Davacı tarafça mahkememiz kararının istinafı üzerine, Ankara Bölge Adliye Mahkemesi’nin 22. Hukuk Dairesi’nin 13/11/2020 tarih, 2018/970 Esas, 2020/1430 Karar sayılı kararı ile “Bir vakıayı ispat yükü kendisine düşen taraf o vakıayı başka delillerle ispat edemezse diğer tarafa yemin teklif eder. Yemin teklifini ispat yükü kendisine düşen taraf yapar. Yemin teklifine dayanan taraf bunu dava dilekçesinde veya cevap dilekçesinde açıkça belirtmesi gerekir. Mahkeme ancak bu halde (dava dilekçesinde veya cevap lahiyasında yemin deliline dayanıldığının bildirilmesi halinde) yemin teklifini hatırlatmakla yükümlüdür. Kendisine yemin teklif edilen taraf, yemin teklifinin kabulünden sonra, usulüne uygun biçimde (HMK m. 233) yemin eder ise, yemin teklif eden tarafın iddia ettiği vakıanın mevcut olmadığı kesin delil ile ispat edilmiş olur. Yemin teklif eden taraf, bundan sonra iddiasını ispat için başkaca delil gösteremez. Davacı vekili tarafından dosyada bulunan delil listesinde “yemin” deliline dayanılmıştır. Mahkemece; davacıya karşı tarafa yönelik olarak yemin teklif etme hakkı hatırlatılmadan, yazılı gerekçe ile davanın reddine karar verilmesi doğru görülmemiştir., Bu durumda, davacının yemin teklif etme hakkının hatırlatılması suretiyle oluşacak sonuca göre karar verilmesi gerekirken, dava dosyasının kapsamı ile mevcut delil durumu ve ileri sürülen istinaf sebepleri birlikte değerlendirildiğinde; mahkemenin hüküm kurmasını sağlayacak olan tüm esaslı delillerin toplanmamış, mahkemece değerlendirilmemiş olması nedeniyle” mahkememiz kararının 6100 sayılı HMK’nun 353/1-a-6.maddesi uyarınca kaldırılmasına karar verilmiştir.
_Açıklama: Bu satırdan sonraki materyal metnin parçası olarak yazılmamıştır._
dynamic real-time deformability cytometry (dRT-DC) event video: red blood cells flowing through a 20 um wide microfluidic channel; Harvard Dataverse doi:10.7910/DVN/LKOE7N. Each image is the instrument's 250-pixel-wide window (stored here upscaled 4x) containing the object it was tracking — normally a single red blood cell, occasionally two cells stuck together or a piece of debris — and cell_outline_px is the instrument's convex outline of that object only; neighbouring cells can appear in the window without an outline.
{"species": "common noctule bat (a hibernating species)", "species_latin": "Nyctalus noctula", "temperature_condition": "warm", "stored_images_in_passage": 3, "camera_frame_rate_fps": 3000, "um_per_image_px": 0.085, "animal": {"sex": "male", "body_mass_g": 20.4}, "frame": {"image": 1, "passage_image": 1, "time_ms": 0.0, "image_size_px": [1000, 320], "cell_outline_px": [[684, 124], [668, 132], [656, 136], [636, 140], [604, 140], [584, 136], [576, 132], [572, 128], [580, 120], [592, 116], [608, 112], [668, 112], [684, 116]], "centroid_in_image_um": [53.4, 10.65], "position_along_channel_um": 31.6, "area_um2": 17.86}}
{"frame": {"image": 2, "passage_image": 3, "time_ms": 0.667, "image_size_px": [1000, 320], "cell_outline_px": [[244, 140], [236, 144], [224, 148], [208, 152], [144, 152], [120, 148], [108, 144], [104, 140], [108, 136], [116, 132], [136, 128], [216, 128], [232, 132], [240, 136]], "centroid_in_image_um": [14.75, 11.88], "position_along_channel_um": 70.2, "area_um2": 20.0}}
Mahkememizin 07/01/2021 tarihli tensip tutanağı ile davacı tarafa yemin metnini hazırlayıp mahkemeye sunması için 2 haftalık süre verilmesine ve Mahkemece yemin metnine göre yemin etmesi için Konya Asliye Ticaret Mahkemesine yazılan talimat sonucu Konya …. Asliye Ticaret Mahkemesinin … Tal. Sayılı evrakı ile 25/05/2021 tarihli celsede davalı şirket yetkilisi … “çek davacının bana borcundan kaynaklı verilmiştir, herhangi bir sipariş avansı olarak verilmemiştir, davacı … bana bu çekten kaynaklı 33.000,00-TL borçludur, davacı ile aramda bu çek haricinde herhangi bir alacak verecek ilişkisi yoktur, bu 33.000,00 TL’lik bedel halen ödenmemiş olup, icra takibi devam etmektedir, bana gösterilen/okunan yemin metnini okudum cevapladım” şeklinde yeminli beyanda bulunmuştur.
Kıymetli evrak nitelikli borç senedi mahiyetindedir (TTK m. 646). Borç senedi ise borç ikrarını içerir. Kıymetli evrakta -senette- hile veya ağır kusuru bulunmadıkça, borçlu vade geldiğinde senedin niteliğine göre alacaklı olan kimseye ödemede bulunmakla borcundan kurtulur (TTK m. 646/2).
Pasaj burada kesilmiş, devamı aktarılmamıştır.